>>

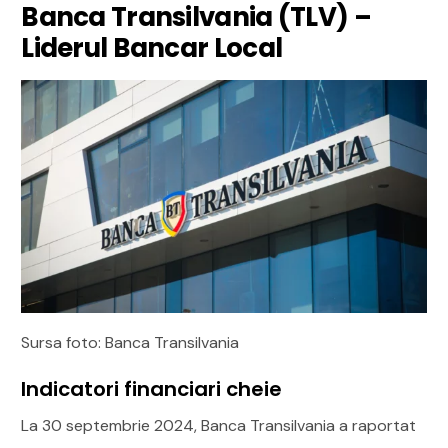
Banca Transilvania (TLV) –
Liderul Bancar Local
Sursa foto: Banca Transilvania
Indicatori financiari cheie
La 30 septembrie 2024, Banca Transilvania a raportat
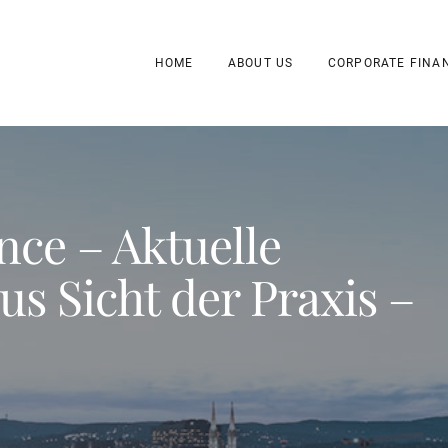
HOME
ABOUT US
CORPORATE FINA
nce – Aktuelle
s Sicht der Praxis –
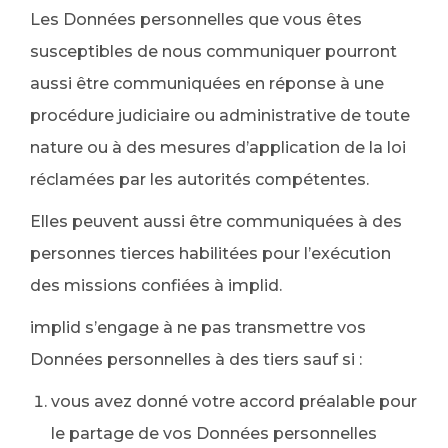
Les Données personnelles que vous êtes
susceptibles de nous communiquer pourront
aussi être communiquées en réponse à une
procédure judiciaire ou administrative de toute
nature ou à des mesures d’application de la loi
réclamées par les autorités compétentes.
Elles peuvent aussi être communiquées à des
personnes tierces habilitées pour l’exécution
des missions confiées à implid.
implid s’engage à ne pas transmettre vos
Données personnelles à des tiers sauf si :
vous avez donné votre accord préalable pour
le partage de vos Données personnelles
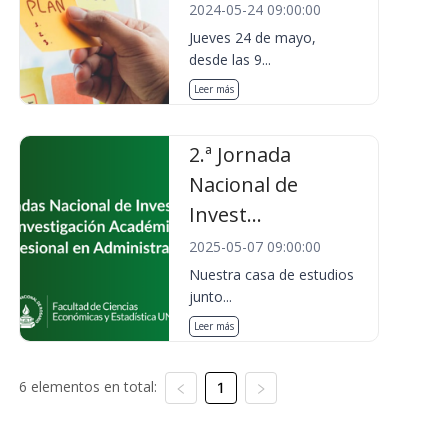
2024-05-24 09:00:00
Jueves 24 de mayo,
desde las 9...
Leer más
2.ª Jornada
Nacional de
Invest...
2025-05-07 09:00:00
Nuestra casa de estudios
junto...
Leer más
6 elementos en total:
1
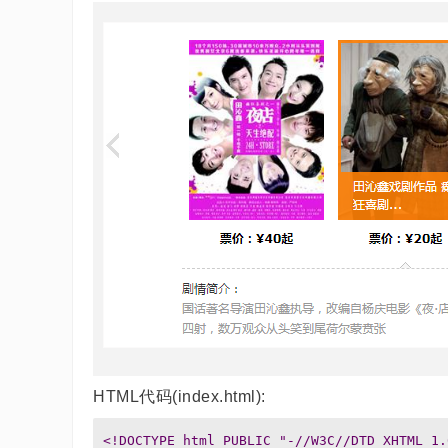
HTML代码(index.html):
<!DOCTYPE html PUBLIC "-//W3C//DTD XHTML 1.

<<

The expected output is each record, copied exactly, and nothing in place of the pictures.

** Response **
Banca Transilvania (TLV) –
Liderul Bancar Local
Sursa foto: Banca Transilvania
Indicatori financiari cheie
La 30 septembrie 2024, Banca Transilvania a raportat
HOME
ABOUT US
CORPORATE FINA
nce – Aktuelle
s Sicht der Praxis –
Les Données personnelles que vous êtes
susceptibles de nous communiquer pourront
aussi être communiquées en réponse à une
procédure judiciaire ou administrative de toute
nature ou à des mesures d’application de la loi
réclamées par les autorités compétentes.
Elles peuvent aussi être communiquées à des
personnes tierces habilitées pour l’exécution
des missions confiées à implid.
implid s’engage à ne pas transmettre vos
Données personnelles à des tiers sauf si :
vous avez donné votre accord préalable pour
le partage de vos Données personnelles
2024-05-24 09:00:00
Jueves 24 de mayo,
desde las 9...
Leer más
2.ª Jornada
Nacional de
Invest...
2025-05-07 09:00:00
Nuestra casa de estudios
junto...
Leer más
6 elementos en total:
1
HTML代码(index.html):
<!DOCTYPE html PUBLIC "-//W3C//DTD XHTML 1.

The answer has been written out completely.